Exercises
A) Answer these questions from the passage on centrality rankings:
(i) What rank does the Council on Foreign Relations hold on eigenvector centrality?
(ii) How many other organizations shared the k-7 subnetwork with the Brookings Institution for 1935-1936?
(iii) What was the National Association of Manufacturers' rank on betweenness?
B) Can you quote the passage on centrality rankings word for word, starting with "For the most" and going on through "on eigenvector centrality."?

Given passage

:::

For the most part, the closeness, betweenness, and eigenvector centrality rankings for 1935-1936 are very consistent with the k-8 results in that all four of the nonprofits in that large k-core — the Business Advisory Council, the Council on Foreign Relations, the Rockefeller Foundation, and the Carnegie Corporation — are also in the top 50 on closeness and eigenvector centrality, and two of the four — the Business Advisory Council and the Rockefeller Foundation — are in the top 50 on betweenness. In particular, the Business Advisory Council, which was deeply involved in several pieces of New Deal legislation (Domhoff, 2020; McQuaid, 1976, 1979), ranks very high on closeness (No. 23) and betweenness (No. 24), and the Council on Foreign Relations is ranked No. 18 on eigenvector centrality.

The Brookings Institution, which was in the k-7 subnetwork along with 111 other organizations for 1935-1936, was also at about the same level on the centrality measures — No. 102 on closeness, No. 106 on eigenvector centrality, and No. 155 on betweenness. In the case of the National Association of Manufacturers, which was the lowest-ranking nonprofit on the k-core measure presented in Table 4, it also had very low rankings on closeness (No. 173) and eigenvector centrality (No. 182). However, it had a much higher ranking on betweenness (No. 59), which suggests it may have had the kind of integrative role among the smaller companies in the corporate community that would be expected for a policy-discussion nonprofit that often stated its extremely conservative policy positions vigorously during the 1930s (Burch, 1973). The complete findings for the six policy-oriented nonprofits on closeness, betweenness, and eigenvector centrality for 1935-1936 are presented in Table 5.

:::

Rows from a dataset
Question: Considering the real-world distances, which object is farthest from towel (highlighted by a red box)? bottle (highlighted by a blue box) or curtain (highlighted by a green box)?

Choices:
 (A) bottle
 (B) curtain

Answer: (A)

:::

Set of answers
A)
(i) No. 18
(ii) 111
(iii) No. 59

B)
For the most part, the closeness, betweenness, and eigenvector centrality rankings for 1935-1936 are very consistent with the k-8 results in that all four of the nonprofits in that large k-core — the Business Advisory Council, the Council on Foreign Relations, the Rockefeller Foundation, and the Carnegie Corporation — are also in the top 50 on closeness and eigenvector centrality, and two of the four — the Business Advisory Council and the Rockefeller Foundation — are in the top 50 on betweenness. In particular, the Business Advisory Council, which was deeply involved in several pieces of New Deal legislation (Domhoff, 2020; McQuaid, 1976, 1979), ranks very high on closeness (No. 23) and betweenness (No. 24), and the Council on Foreign Relations is ranked No. 18 on eigenvector centrality.